Deeper on 3.2 - Partial Indexes and Validation

There's plenty of new features in MongoDB 3.2 and a lot to take in, especially as with many of them, it's not what they do but what they don't do that leads to the best understanding of them. So let's begin the tour with Partial Indexes and Validation.

Partial Indexes

For those of you with large datasets, partial indexes may provide a helping hand. They basically allow you to index only the documents in a collection that match a filter. So, for example, say you had a database of users who were either active or inactive...

{
   id: 
   username: "fred"
   active: 1
   ...
}

I could index the username field, but if I'm only interested in active users, then only indexing the active users when creating a index would potentially reduce index size at the cost of some performance. Well, now we can do that:

db.people.createIndex(  
                      { username:1 },
                      { partialFilterExpression: { active: { $eq: 1 } } }
)

Of course, there are catches. You have to have something like the filter expression in your query for the query planner to know it can use the partial index. That means that...

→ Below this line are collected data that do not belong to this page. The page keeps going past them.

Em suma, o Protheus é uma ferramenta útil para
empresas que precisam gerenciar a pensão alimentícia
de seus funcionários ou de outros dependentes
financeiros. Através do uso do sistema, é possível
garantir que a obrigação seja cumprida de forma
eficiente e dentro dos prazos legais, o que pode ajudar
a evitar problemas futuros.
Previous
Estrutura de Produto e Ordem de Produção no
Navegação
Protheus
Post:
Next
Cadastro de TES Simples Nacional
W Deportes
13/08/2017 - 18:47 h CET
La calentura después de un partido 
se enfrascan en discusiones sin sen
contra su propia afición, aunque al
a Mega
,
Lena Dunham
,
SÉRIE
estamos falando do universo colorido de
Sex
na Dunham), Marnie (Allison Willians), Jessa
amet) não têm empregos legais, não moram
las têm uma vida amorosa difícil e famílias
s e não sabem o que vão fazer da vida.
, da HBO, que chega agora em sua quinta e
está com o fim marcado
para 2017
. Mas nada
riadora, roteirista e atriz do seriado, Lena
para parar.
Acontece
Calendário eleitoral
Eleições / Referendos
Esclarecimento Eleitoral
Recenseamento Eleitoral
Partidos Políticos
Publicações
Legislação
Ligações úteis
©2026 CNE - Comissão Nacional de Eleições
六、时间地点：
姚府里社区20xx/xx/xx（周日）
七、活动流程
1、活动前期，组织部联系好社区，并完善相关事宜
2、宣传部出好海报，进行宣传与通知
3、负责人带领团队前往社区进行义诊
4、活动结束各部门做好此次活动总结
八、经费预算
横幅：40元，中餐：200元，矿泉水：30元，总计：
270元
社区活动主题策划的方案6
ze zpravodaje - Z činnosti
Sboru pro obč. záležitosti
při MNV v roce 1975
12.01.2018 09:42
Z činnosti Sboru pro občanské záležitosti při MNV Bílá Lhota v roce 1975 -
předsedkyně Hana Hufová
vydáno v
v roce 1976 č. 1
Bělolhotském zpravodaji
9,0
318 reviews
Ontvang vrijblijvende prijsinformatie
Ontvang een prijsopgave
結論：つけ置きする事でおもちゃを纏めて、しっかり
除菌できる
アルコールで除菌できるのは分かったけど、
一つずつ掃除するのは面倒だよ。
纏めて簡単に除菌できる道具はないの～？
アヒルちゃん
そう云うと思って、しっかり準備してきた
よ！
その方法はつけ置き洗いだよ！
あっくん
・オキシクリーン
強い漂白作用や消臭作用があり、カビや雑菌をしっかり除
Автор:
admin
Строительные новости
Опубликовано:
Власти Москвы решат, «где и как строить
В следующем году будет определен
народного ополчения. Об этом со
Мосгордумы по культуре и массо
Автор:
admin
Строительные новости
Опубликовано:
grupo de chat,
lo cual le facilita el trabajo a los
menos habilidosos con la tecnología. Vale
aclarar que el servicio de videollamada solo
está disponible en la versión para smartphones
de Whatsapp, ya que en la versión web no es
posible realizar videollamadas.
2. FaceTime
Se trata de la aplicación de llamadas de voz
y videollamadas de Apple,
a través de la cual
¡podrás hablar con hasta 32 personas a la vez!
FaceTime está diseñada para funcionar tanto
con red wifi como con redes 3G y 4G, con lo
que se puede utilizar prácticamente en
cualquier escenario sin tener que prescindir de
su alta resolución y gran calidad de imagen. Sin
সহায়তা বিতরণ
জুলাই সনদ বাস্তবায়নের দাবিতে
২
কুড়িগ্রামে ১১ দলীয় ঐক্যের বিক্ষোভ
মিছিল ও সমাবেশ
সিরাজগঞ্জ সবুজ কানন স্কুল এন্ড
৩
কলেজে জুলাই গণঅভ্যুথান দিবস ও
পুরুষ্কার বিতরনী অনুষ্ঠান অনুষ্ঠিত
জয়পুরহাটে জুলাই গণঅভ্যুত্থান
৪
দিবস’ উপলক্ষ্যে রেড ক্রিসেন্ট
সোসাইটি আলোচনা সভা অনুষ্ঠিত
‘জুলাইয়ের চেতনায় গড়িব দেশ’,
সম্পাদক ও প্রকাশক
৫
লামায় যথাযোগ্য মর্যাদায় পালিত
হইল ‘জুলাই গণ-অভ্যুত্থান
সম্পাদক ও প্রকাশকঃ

db.people.find( { username:"fred", active: { $eq:1} } )  

Partial Indexes can't do magic for you. You'll need to create an index using a partial filter that matches what you do in your queries for the index to be used. But do remember that too many indexes will hurt your write performance so also be sparing with partial indexes too, even if the temptation to match many queries with their own partial indexes is high.

They are to be preferred over sparse indexes which can only work when an index field is, or is not, present in a document. Partial indexes can test fields that aren't being indexed as above. It's a useful optimization, but as with all optimization, be wary of premature application.

Validation

The ability to define validation rules for a collection is also new in 3.2. Validation with MongoDB has traditionally been done up in the application layer. With 3.2 onwards it's possible to let the database do more of the validation work.

With MongoDB 3.2, the validation feature lets a collection have a "validator" expression specified as part of a collection's metadata. The validator expression is a match expression which must be true for a document to be inserted or updated. It can use most of the query operators, but lacks near geomatching, full text searching and where expressions.

The MongoDB documentation offers this as an example:

db.createCollection( "contacts",  
   { validator: { $or:
      [
         { phone: { $type: "string" } },
         { email: { $regex: /@mongodb\.com$/ } },
         { status: { $in: [ "Unknown", "Incomplete" ] } }
      ]
   }} )

This is a good example of a very lax validator. It makes sure the phone field is a string, the email matches a regular expression and the status is one of two string values by way of the $in operator.

It isn't a very strict validator though. The validator expression returns true to pass the document as valid and here the $or which binds the three tests together will return true if any one of the tests is true. That means that...

db.contacts.insert( { phone: "118118118", status:"Not A Status" } )  

... would pass as valid despite the status field definitely not being a valid status.

Why not change that $or to a $and you many wonder. Well, you can, but now every field in the rules has to be present and that means even though the fields specified in say...

db.contacts.insert( { phone: "118118118", status:"Incomplete" } )  

...are valid, the lack of an email field means it fails.

Validation effects

When a document is passed as valid, things continue as usual. If the document fails validation the change may be rejected with a error 121, a DocumentValidationFailure. We say "may" because there's another setting validationAction which determines that. By default this is set to error and will generate that 121 error. But it can also be set to warn which lets the operation succeed but notes the validation fail in the log.

There's also validationLevel that controls how strict the validation is. It defaults to strict which means all document operations must pass validation, but also has the setting moderate which eases the validation on existing documents in the collection. You can use these to your advantage when migrating a collection to use validation. You can add validation to an existing collection with collMod:

db.runCommand( {  
   collMod: "books",
   validator: { $and: [ { isbn: { $exists: true } }, { title: { $exists: true } } ] },
   validationLevel: "moderate",
   validationAction: "warn" } )

Now, there's the lightest of validation in place and the logs will note when validation has failed. Currently on the beta Compose MongoDB+, the logs are available within 24 hours.

There is another setting for the validationLevel which is off which, as you'd expect turns off validation, without removing the validator.

Validate catches

Validation is a powerful way of maintaining the consistency of your MongoDB data. There are some catches to using it. First, there's the issue of managing what validations are in place. You can retrieve the validator through db.getCollectionInfos() but there's no way, at least currently, to version the validator.

The other big issue is how the validation reports rejected documents. As we said, it throws the 121 error and thats it. To work out why the rejection happened, developers will have to write code that mirrors the validator in the application stack. This in turn means they'll have to go to the database to retrieve the validator or make assumptions about what validation is going on.

So, MongoDB Validation is familiar with its use of existing query syntax, can be focussed on only the parts of the database where you want validation enforced, it shouldn't have an impact on performance and it's pretty easy to deploy. Ideally, test your validations and prepare your legacy data clean up in a staging environment because it's likely there will be some big bulk operations taking place with any reasonably sized dataset.